* [DIRECTIONS FOR THIS TASK] Everything from the line with "理由として建物の不同沈下に対する補修費用相当額の請求" down to the line with "Découvre la magie" below must be printed exactly, those two lines included. Exclude pictures.

* [RECORDS TO USE]
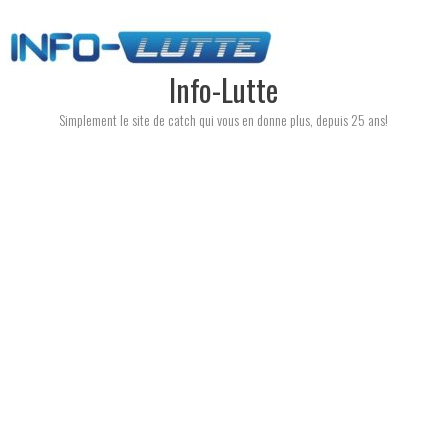
Skip
to
content
Info-Lutte
Simplement le site de catch qui vous en donne plus, depuis 25 ans!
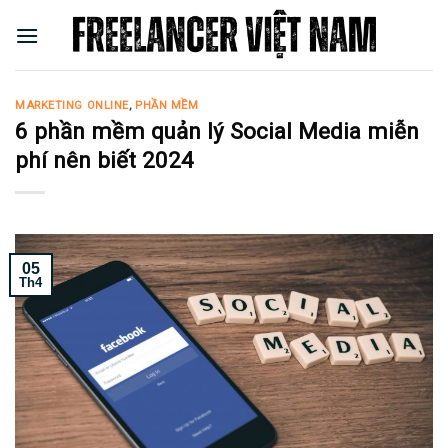
Skip
to
content
MARKETING ONLINE
,
PHẦN MỀM
6 phần mềm quản lý Social Media miễn
phí nên biết 2024
05
Th4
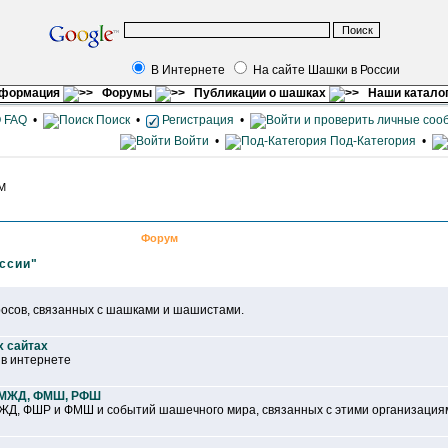
В Интернете
На сайте Шашки в России
нформация
Форумы
Публикации о шашках
Наши катало
FAQ
•
Поиск
•
Регистрация
•
Войти
•
Под-Категория
•
PM
Форум
ссии"
осов, связанных с шашками и шашистами.
х сайтах
 в интернете
ФМЖД, ФМШ, РФШ
Д, ФШР и ФМШ и событий шашечного мира, связанных с этими организация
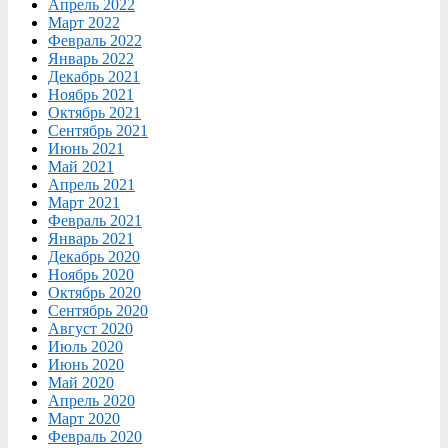
Апрель 2022
Март 2022
Февраль 2022
Январь 2022
Декабрь 2021
Ноябрь 2021
Октябрь 2021
Сентябрь 2021
Июнь 2021
Май 2021
Апрель 2021
Март 2021
Февраль 2021
Январь 2021
Декабрь 2020
Ноябрь 2020
Октябрь 2020
Сентябрь 2020
Август 2020
Июль 2020
Июнь 2020
Май 2020
Апрель 2020
Март 2020
Февраль 2020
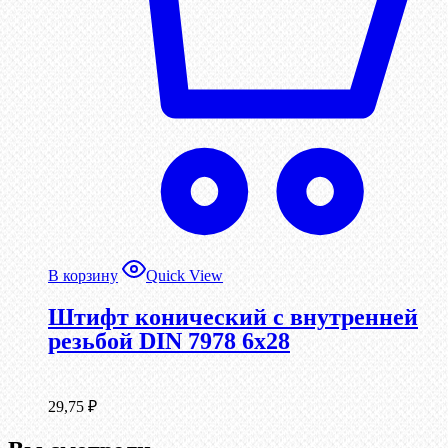
В корзину
Quick View
Штифт конический с внутренней
резьбой DIN 7978 6х28
29,75
₽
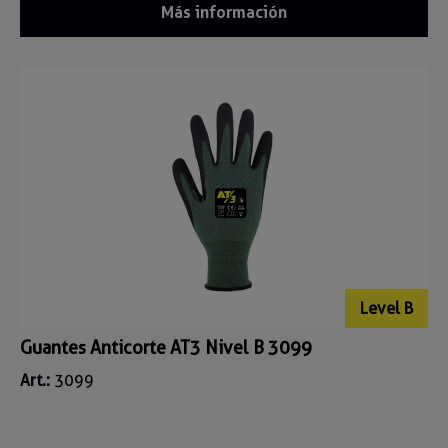
Más información
Level B
Guantes Anticorte AT3 Nivel B 3099
Art.:
3099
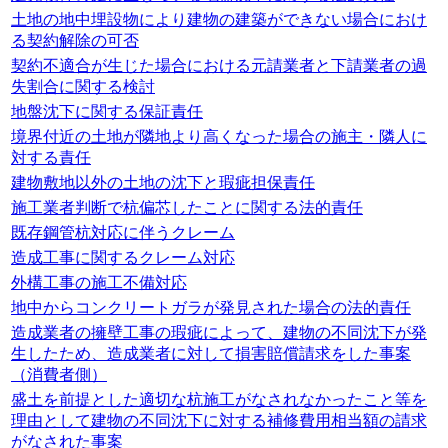
土地の地中埋設物により建物の建築ができない場合におけ
る契約解除の可否
契約不適合が生じた場合における元請業者と下請業者の過
失割合に関する検討
地盤沈下に関する保証責任
境界付近の土地が隣地より高くなった場合の施主・隣人に
対する責任
建物敷地以外の土地の沈下と瑕疵担保責任
施工業者判断で杭偏芯したことに関する法的責任
既存鋼管杭対応に伴うクレーム
造成工事に関するクレーム対応
外構工事の施工不備対応
地中からコンクリートガラが発見された場合の法的責任
造成業者の擁壁工事の瑕疵によって、建物の不同沈下が発
生したため、造成業者に対して損害賠償請求をした事案
（消費者側）
盛土を前提とした適切な杭施工がなされなかったこと等を
理由として建物の不同沈下に対する補修費用相当額の請求
がなされた事案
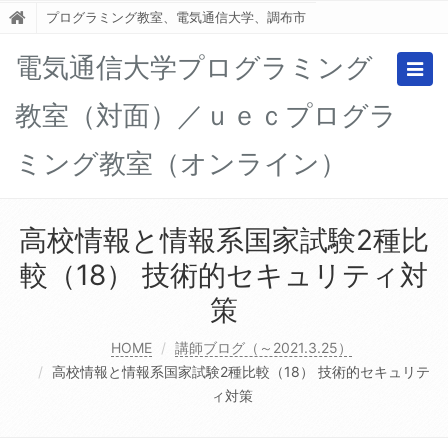
プログラミング教室、電気通信大学、調布市
電気通信大学プログラミング
Togg
navig
教室（対面）／ｕｅｃプログラ
ミング教室（オンライン）
高校情報と情報系国家試験2種比
較（18） 技術的セキュリティ対
策
HOME
講師ブログ（～2021.3.25）
高校情報と情報系国家試験2種比較（18） 技術的セキュリテ
ィ対策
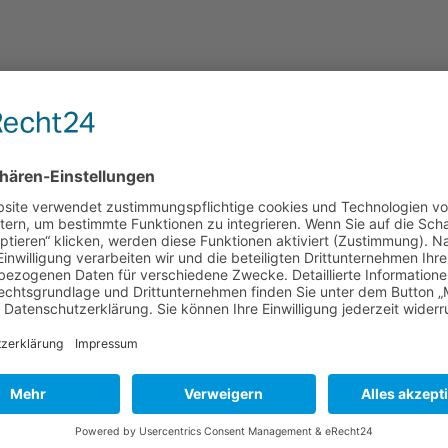
C Aichach – RV 1897
» Vereinspartnerschaft_4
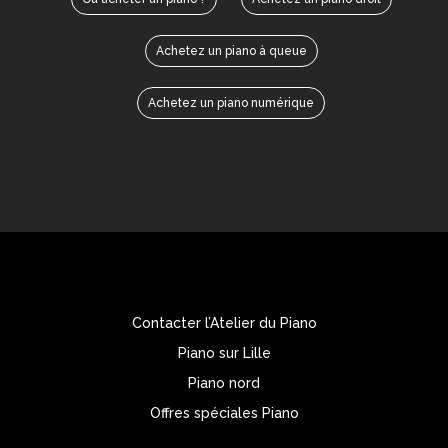
Achetez un piano à queue
Achetez un piano numérique
Contacter l’Atelier du Piano
Piano sur Lille
Piano nord
Offres spéciales Piano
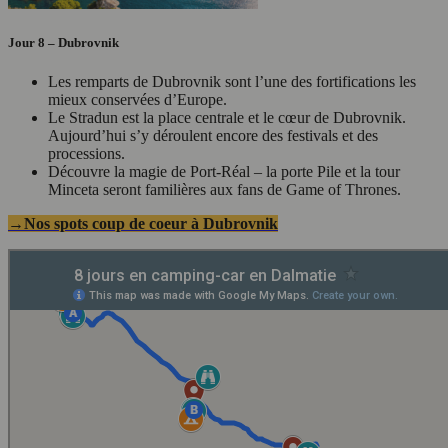
Jour 8 – Dubrovnik
Les remparts de Dubrovnik sont l’une des fortifications les
mieux conservées d’Europe.
Le Stradun est la place centrale et le cœur de Dubrovnik.
Aujourd’hui s’y déroulent encore des festivals et des
processions.
Découvre la magie de Port-Réal – la porte Pile et la tour
Minceta seront familières aux fans de Game of Thrones.
→Nos spots coup de coeur à Dubrovnik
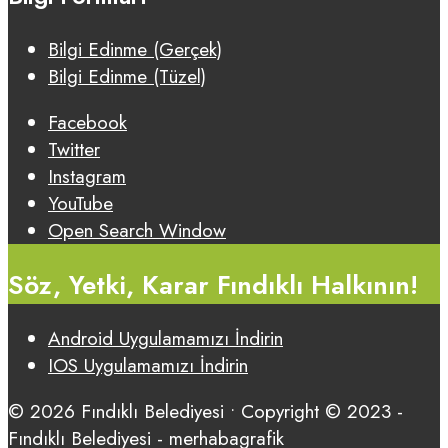
Bilgi Edinme (Gerçek)
Bilgi Edinme (Tüzel)
Facebook
Twitter
Instagram
YouTube
Open Search Window
Söz, Yetki, Karar Fındıklı Halkının!
Android Uygulamamızı İndirin
IOS Uygulamamızı İndirin
© 2026 Fındıklı Belediyesi • Copyright © 2023 -
Fındıklı Belediyesi - merhabagrafik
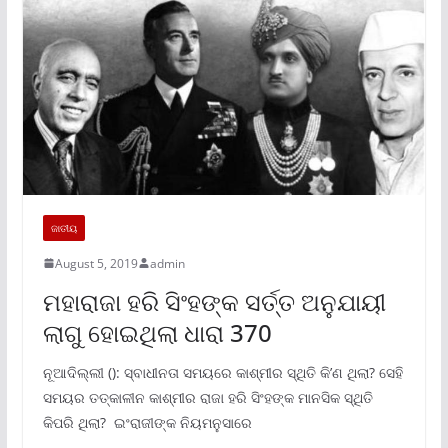
ଜାତୀୟ
August 5, 2019
admin
ମହାରାଜା ହରି ସିଂହଙ୍କ ସର୍ତ୍ତ ଅନୁଯାୟୀ
ଲାଗୁ ହୋଇଥିଲା ଧାରା 370
ନୂଆଦିଲ୍ଲୀ (): ସ୍ବାଧୀନତା ସମୟରେ କାଶ୍ମୀର ସ୍ଥିତି କି’ଣ ଥିଲା? ସେହି
ସମୟର ତତ୍କାଳୀନ କାଶ୍ମୀର ରାଜା ହରି ସିଂହଙ୍କ ମାନସିକ ସ୍ଥିତି
କିପରି ଥିଲା? ଇଂରାଜୀଙ୍କ ନିୟମନୁସାରେ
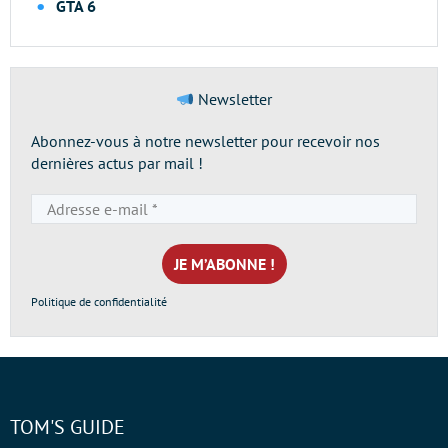
GTA 6
Newsletter
Abonnez-vous à notre newsletter pour recevoir nos
dernières actus par mail !
Adresse
e-
mail
*
Politique de confidentialité
TOM'S GUIDE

* [EXERCISE OUTPUT]
理由として建物の不同沈下に対する補修費用相当額の請求
がなされた事案
プログラミング教室、電気通信大学、調布市
電気通信大学プログラミング
Togg
navig
教室（対面）／ｕｅｃプログラ
ミング教室（オンライン）
高校情報と情報系国家試験2種比
較（18） 技術的セキュリティ対
策
HOME
講師ブログ（～2021.3.25）
高校情報と情報系国家試験2種比較（18） 技術的セキュリテ
ィ対策
C Aichach – RV 1897
» Vereinspartnerschaft_4
Achetez un piano à queue
Achetez un piano numérique
Contacter l’Atelier du Piano
Piano sur Lille
Piano nord
Offres spéciales Piano
Jour 8 – Dubrovnik
Les remparts de Dubrovnik sont l’une des fortifications les
mieux conservées d’Europe.
Le Stradun est la place centrale et le cœur de Dubrovnik.
Aujourd’hui s’y déroulent encore des festivals et des
processions.
Découvre la magie de Port-Réal – la porte Pile et la tour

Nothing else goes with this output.